Cadillac diz que existe consenso na F1 sobre mudança na regra de motores de 2026

CEO do projeto da Cadillac na Fórmula 1, Dan Towriss defendeu diálogo com a FIA a respeito da taxa de compressão dos novos motores e afirmou que apenas a Mercedes não é favorável a uma mudança

CEO da equipe da Cadillac na Fórmula 1, Dan Towriss afirmou que as fabricantes de motores permanecem em constante contato com a Federação Internacional de Automobilismo (FIA) para tratar da brecha no regulamento a respeito da taxa de compressão. De acordo com o dirigente, todas as fornecedoras, com exceção da Mercedes, concordam que mudanças devem ser realizadas.

A nova unidade de potência da principal categoria do automobilismo virou tema de debate antes mesmo do início da temporada 2026, já que a escuderia liderada por Toto Wolff encontrou uma solução inteligente para ampliar o limite da taxa de compressão, reduzida de 18:1 para 16:1. Desta forma, os carros movidos pelo propulsor alemão poderiam ganhar 15 cv a mais de potência — ou aproximadamente 0s3 por volta.

Para evitar que isso aconteça, Ferrari, Audi, Honda e até mesmo a Red Bull, que inicialmente adotou uma postura neutra na situação, exigiram uma atitude por parte da FIA. Diretor de monopostos da entidade, Nikolas Tombazis defendeu mudanças nas regras e prometeu uma solução para o caso antes do GP da Austrália, etapa que abre o certame no início de março. A Mercedes, no entanto, ameaçou ir à justiça.

“Há muito diálogo entre as fabricantes de unidades de potência.

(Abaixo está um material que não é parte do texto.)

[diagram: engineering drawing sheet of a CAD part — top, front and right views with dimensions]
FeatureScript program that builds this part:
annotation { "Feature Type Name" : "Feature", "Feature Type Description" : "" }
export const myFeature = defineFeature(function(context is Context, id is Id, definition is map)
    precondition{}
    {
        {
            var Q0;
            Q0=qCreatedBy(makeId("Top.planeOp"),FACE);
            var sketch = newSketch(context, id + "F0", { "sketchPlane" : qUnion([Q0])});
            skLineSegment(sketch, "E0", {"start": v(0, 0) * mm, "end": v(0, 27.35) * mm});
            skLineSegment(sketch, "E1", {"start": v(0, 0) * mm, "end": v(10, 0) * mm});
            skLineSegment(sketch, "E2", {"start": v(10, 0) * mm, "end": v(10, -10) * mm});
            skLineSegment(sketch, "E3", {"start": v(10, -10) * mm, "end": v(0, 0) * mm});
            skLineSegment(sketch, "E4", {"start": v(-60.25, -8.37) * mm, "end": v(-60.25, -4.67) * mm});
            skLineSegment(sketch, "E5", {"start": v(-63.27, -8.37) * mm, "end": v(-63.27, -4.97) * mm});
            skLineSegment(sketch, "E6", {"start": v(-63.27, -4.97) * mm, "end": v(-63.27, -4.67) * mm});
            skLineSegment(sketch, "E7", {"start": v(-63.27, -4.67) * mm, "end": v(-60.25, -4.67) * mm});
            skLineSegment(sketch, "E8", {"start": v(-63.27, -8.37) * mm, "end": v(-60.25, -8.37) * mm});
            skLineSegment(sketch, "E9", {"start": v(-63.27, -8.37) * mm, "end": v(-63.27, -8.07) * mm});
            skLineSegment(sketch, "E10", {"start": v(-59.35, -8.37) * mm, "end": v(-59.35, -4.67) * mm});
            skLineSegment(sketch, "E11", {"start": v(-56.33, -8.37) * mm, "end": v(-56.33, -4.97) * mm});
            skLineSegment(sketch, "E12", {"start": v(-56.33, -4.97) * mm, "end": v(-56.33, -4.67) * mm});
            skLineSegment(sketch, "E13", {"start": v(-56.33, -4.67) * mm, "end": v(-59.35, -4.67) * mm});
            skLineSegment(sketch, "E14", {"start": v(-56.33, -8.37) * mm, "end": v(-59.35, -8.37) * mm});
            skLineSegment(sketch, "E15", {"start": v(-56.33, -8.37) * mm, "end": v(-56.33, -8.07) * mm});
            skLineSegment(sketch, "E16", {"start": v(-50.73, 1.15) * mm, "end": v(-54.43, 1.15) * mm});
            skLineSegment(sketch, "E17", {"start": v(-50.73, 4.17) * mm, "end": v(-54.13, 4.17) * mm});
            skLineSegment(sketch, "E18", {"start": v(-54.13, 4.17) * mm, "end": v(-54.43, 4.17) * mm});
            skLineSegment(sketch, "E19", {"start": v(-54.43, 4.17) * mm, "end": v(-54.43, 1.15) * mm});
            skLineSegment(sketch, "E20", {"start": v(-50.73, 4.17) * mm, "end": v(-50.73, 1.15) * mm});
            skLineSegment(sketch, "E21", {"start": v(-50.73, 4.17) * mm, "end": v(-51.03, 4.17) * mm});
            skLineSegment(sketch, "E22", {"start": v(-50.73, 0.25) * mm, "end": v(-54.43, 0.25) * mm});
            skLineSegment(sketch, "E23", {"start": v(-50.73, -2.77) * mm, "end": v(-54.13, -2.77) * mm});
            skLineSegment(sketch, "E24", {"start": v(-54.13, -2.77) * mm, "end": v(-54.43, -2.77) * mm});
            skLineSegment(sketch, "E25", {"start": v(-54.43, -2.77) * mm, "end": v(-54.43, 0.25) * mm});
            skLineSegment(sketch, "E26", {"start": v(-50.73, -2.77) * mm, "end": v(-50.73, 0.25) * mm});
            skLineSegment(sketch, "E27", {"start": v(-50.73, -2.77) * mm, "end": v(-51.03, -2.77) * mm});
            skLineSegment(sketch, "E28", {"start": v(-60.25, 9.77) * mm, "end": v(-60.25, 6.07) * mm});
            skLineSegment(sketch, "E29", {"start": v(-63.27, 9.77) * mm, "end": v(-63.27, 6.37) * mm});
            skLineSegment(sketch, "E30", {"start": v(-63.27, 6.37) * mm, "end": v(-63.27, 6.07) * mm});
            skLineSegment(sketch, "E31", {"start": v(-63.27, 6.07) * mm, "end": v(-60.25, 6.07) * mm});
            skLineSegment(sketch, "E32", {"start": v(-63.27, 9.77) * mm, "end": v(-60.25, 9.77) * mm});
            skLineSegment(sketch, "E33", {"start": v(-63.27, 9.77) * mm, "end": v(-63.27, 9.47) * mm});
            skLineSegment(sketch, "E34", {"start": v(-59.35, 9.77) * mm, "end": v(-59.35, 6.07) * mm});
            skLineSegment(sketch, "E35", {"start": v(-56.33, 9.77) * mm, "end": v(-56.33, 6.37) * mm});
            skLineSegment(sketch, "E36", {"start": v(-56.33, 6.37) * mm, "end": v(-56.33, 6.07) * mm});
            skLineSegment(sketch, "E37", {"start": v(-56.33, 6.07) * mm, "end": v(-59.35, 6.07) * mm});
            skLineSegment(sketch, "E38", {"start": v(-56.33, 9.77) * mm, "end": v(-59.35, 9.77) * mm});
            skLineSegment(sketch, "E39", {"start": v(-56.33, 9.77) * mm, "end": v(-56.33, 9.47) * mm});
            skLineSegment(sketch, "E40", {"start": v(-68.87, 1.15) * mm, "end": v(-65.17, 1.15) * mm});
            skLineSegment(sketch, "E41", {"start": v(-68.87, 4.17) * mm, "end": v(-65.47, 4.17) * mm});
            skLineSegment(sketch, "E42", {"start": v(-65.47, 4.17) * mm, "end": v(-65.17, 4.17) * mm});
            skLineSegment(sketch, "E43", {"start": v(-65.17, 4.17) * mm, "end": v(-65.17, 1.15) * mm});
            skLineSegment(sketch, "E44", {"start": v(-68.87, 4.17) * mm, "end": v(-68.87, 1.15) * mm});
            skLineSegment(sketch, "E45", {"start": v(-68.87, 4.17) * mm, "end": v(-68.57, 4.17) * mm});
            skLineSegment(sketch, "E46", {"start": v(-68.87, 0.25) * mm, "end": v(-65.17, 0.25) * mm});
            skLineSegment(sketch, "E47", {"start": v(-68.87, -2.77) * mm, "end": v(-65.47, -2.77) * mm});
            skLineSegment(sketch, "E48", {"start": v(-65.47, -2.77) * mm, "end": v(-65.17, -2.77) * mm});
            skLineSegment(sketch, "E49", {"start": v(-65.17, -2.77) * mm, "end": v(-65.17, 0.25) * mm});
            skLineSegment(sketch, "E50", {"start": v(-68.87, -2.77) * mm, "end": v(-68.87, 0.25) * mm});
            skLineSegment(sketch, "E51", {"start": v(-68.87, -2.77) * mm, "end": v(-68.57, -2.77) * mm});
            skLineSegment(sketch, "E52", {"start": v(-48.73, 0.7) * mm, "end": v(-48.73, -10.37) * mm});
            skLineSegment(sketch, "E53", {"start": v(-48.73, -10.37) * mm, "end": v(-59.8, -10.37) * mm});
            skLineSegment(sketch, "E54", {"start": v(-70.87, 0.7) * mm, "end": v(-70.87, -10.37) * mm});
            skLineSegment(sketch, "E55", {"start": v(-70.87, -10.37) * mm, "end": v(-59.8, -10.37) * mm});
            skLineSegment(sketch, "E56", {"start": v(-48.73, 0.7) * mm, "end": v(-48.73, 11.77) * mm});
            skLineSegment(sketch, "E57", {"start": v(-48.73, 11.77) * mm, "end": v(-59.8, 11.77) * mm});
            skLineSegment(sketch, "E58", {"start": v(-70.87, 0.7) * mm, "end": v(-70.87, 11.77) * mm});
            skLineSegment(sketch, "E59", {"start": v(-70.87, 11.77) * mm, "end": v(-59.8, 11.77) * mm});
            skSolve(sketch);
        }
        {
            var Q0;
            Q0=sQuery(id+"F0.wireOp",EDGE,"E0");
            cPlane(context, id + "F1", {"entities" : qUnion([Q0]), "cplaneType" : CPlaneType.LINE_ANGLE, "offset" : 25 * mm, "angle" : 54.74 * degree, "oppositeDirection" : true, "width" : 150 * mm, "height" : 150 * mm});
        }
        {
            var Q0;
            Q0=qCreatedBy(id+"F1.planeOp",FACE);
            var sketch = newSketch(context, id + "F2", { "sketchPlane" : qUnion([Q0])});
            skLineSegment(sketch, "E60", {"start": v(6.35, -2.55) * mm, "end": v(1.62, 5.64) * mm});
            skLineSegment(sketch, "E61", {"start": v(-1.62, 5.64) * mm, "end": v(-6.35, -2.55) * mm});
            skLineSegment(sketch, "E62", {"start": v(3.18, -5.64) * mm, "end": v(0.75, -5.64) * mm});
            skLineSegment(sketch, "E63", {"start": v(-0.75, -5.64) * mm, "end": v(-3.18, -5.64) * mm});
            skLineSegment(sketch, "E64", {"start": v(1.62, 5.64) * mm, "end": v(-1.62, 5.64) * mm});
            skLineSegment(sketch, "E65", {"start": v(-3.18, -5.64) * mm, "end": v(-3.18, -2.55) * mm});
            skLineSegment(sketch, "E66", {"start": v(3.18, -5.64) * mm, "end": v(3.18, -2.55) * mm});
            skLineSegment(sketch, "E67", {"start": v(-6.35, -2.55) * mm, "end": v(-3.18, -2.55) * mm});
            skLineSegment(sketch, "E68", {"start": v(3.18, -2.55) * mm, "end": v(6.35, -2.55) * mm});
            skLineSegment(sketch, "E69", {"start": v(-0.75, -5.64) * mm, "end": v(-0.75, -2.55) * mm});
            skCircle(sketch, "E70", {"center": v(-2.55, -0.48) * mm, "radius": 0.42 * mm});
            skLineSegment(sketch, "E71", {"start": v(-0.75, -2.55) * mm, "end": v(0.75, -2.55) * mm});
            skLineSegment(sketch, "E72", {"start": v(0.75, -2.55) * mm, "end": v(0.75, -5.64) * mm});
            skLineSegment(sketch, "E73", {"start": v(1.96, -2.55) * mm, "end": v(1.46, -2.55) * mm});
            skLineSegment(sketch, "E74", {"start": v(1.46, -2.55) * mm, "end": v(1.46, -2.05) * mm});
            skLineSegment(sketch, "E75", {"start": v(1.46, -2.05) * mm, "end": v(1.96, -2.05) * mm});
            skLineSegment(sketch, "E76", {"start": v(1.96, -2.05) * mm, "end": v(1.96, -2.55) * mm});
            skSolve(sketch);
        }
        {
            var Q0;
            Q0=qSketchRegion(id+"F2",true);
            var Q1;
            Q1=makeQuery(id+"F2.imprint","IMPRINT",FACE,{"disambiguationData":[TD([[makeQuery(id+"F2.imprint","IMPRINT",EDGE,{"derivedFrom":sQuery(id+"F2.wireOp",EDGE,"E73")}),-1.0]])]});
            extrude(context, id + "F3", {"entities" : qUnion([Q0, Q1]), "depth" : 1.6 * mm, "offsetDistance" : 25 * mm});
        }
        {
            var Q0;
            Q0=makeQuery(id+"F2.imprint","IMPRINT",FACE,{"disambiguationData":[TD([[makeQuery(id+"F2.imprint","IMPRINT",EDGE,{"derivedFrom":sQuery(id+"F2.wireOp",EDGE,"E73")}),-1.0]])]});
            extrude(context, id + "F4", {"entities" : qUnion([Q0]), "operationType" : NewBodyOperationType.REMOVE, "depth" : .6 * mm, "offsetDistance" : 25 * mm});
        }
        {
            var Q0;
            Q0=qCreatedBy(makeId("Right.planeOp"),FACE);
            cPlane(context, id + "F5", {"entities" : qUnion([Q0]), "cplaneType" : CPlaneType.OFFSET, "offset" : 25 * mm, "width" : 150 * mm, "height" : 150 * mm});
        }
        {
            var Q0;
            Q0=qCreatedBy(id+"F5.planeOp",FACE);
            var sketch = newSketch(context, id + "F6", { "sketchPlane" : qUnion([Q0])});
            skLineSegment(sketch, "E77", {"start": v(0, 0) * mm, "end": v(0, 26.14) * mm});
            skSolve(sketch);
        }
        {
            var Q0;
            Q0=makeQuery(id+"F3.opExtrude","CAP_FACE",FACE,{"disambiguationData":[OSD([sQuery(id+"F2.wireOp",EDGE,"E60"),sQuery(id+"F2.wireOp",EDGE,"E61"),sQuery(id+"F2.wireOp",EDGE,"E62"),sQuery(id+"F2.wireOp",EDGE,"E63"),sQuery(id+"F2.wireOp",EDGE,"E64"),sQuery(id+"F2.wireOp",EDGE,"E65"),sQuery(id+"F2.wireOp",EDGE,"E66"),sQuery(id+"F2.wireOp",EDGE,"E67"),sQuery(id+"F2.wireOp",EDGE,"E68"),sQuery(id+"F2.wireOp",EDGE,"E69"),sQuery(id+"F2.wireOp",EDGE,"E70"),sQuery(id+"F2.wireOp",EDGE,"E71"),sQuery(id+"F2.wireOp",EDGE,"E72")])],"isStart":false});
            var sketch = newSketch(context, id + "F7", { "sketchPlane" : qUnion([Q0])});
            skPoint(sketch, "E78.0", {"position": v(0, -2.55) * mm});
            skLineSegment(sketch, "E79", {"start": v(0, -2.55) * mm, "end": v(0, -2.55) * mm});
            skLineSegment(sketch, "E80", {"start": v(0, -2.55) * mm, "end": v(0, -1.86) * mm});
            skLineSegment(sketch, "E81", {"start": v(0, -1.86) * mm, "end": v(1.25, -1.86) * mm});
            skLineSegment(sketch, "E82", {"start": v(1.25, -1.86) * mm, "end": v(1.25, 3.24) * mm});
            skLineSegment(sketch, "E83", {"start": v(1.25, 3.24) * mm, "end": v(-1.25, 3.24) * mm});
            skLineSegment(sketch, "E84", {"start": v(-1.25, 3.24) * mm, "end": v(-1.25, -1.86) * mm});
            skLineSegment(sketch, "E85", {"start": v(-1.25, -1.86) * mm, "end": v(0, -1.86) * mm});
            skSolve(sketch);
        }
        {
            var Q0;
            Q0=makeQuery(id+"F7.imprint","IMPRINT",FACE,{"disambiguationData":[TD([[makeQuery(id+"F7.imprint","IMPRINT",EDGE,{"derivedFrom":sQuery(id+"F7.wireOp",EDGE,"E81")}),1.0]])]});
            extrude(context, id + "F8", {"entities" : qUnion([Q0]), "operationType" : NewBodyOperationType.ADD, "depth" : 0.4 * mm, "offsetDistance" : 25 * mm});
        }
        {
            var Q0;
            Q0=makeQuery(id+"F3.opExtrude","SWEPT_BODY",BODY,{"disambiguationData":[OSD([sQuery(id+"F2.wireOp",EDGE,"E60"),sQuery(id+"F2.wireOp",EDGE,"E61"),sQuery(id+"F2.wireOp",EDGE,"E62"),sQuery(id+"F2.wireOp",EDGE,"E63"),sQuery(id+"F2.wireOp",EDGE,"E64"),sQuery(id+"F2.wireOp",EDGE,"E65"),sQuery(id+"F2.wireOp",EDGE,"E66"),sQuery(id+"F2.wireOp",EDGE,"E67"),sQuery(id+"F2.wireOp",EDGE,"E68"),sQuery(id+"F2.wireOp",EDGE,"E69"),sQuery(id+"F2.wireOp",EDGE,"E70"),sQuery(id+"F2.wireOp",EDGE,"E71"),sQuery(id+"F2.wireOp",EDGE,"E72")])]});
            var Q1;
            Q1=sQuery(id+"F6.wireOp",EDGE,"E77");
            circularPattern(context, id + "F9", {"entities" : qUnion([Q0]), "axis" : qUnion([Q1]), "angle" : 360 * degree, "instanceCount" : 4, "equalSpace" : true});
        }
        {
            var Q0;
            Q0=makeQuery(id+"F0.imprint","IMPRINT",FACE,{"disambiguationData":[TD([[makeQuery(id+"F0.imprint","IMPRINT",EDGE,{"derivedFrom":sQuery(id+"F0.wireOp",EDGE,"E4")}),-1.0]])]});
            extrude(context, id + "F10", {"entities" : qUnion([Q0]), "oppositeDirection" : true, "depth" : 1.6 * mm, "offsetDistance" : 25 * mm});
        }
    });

Acho que existe uma visão unânime fora da Mercedes sobre o que deveria acontecer”, disse Towriss em entrevista ao portal PlanetF1. “[O assunto] continuará seguindo seu curso no diálogo com a FIA, e veremos o que acontece”, pontuou.

Dan Towriss (esq) defendeu mudanças no regulamento de motores da F1 (Foto: Reprodução/Cadillac)

Embora demonstre certa tranquilidade com o fato de que a vantagem das rivais não vai se manter para 2027 e além, o representante da Cadillac deixou claro que algo deve mudar imediatamente em 2026, para que nenhuma fornecedora se sinta prejudicada logo no início dessa nova era da F1.

“Todos concordam que não veremos algumas dessas vantagens em 2027, e ainda resta saber como isso será fiscalizado em 2026”, encerrou.